2. Folks from NJ who move to Pennsylvania are typically middle-income types who are looking for less expensive homes and lower property taxes.
That would be my coworkers with children. Housing in the Princeton area has gotten so pricey, that your only alternatives are Bucks County, PA (five minutes from my office in Hopewell, NJ) or Burlington County to the south, the latter of which is made up of small tract homes in ugly towns. Bucks is a much better bet for a young professional couple with children. 3. Folks from NJ who move to North Carolina are typically upper-income types who work in the banking, pharmaceutical/biotech and high-tech industries and are following the jobs there.
Not 100% true. As I said earlier, you do have a sizeable migration of folks (especially anyone employed by Wachovia) to Charlotte and the RTP area, but you also have alot of retirees moving to the outer banks or to Ashville now. Hendersonville, NC has effectively become another Boca Raton in this regard.

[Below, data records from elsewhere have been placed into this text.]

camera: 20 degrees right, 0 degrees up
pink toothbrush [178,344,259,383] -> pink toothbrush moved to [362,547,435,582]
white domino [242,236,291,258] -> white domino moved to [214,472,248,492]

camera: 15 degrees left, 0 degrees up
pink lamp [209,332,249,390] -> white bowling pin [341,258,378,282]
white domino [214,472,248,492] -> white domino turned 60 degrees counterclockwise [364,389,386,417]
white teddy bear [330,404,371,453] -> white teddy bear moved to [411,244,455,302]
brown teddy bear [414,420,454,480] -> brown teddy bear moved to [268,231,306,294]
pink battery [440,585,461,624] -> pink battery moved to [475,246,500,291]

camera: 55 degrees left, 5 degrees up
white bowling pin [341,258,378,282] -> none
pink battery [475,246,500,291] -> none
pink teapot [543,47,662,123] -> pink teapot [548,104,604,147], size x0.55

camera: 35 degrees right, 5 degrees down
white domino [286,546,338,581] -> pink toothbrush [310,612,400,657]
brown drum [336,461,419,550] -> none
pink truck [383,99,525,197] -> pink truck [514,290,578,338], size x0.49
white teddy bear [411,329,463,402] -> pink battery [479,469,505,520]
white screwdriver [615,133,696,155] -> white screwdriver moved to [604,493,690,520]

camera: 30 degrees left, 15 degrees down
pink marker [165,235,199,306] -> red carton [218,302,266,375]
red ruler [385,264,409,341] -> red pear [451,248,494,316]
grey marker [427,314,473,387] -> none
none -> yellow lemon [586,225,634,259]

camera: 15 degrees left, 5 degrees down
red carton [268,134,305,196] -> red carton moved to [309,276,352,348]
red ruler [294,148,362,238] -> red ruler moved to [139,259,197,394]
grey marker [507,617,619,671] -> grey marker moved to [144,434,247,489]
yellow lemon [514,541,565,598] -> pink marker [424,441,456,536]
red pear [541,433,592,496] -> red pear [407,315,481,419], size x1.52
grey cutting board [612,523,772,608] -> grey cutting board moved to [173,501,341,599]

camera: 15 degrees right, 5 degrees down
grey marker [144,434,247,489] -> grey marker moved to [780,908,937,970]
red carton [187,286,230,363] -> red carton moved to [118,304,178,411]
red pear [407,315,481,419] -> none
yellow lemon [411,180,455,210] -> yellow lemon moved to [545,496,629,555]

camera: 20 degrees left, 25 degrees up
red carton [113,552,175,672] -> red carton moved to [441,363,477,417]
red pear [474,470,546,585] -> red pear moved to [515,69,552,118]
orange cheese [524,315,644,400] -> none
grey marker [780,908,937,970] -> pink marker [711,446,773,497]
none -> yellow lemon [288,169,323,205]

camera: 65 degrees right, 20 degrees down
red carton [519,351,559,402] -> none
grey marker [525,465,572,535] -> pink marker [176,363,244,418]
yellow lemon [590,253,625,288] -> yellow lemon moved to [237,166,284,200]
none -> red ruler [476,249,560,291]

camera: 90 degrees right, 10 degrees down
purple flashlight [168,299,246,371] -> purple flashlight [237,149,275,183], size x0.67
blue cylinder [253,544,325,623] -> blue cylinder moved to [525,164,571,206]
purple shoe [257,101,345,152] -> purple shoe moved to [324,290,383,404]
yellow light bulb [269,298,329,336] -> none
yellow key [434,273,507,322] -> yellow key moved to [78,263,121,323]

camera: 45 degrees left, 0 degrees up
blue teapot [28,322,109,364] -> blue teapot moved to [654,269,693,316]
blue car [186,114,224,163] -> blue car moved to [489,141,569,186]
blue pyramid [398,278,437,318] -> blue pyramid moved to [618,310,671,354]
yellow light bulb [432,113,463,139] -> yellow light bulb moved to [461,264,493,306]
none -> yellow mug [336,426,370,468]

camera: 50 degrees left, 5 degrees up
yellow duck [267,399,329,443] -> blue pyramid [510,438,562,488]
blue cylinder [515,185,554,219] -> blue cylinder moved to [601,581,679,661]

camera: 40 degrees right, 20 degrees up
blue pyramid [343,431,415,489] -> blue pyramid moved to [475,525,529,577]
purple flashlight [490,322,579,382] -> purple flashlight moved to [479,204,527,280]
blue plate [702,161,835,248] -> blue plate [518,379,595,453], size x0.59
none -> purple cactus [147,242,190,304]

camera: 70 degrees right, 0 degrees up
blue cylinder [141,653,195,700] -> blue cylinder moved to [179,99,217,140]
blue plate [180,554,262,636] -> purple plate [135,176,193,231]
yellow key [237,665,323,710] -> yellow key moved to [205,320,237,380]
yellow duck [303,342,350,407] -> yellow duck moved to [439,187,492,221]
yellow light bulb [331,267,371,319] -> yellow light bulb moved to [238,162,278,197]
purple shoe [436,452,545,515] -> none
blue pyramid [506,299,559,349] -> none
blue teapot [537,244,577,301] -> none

4. Folks from New York who move to New Jersey are those who see a corrupt, expensive, high-tax climate as an improvement over the place they're coming from.
That would be ME.
We ain’t seen nothing yet.
I made the move. The corruption, the dems and the idiots who accept this have ruined the state.
Meet the New Jersey “Exit Tax”:
http://freenj.blogspot.com/2007/06/concertina-wire-on-banks-fo-delaware.html
Radio Free NJ: http://freenj.blogspot.com/
Where are you now? I hope you weren’t fooled into moving to the People’s Republic of Nawth Carolina.
IT’S THE HIGH TAXES YOU MORON LIBERAL DEMOCRATS!!!
That idiot Governor has brought this upon his state.
PA has low property tax rates ? Watcha smokin’, bro ?
I generally agree with the other three points, but the types who move to NC are retired upper-income types who move into gated, golf course communities. I can say that with some personal knowledge attending realty shows that showcase these properties and having friends who have moved there. Retirees are flocking to NC. I may be one of them, especially since NC won't be taxing my federal pension like VA does.
That is not to say that the Durham, Raleigh, Chapel Hill triangle is not attracting the kinds of people you mentioned. The growth has been tremendous.
Friends of mine who are paying $3,000 a year in Bucks County, PA would be paying $8,500 in Mercer County, NJ.
It’s why Florida is called “God’s waiting room.” The tax policies are meant to attract retirees.
They’re all moving to Maryland.
New Maryland slogan: “We’re not as bad as New Jersey - yet.”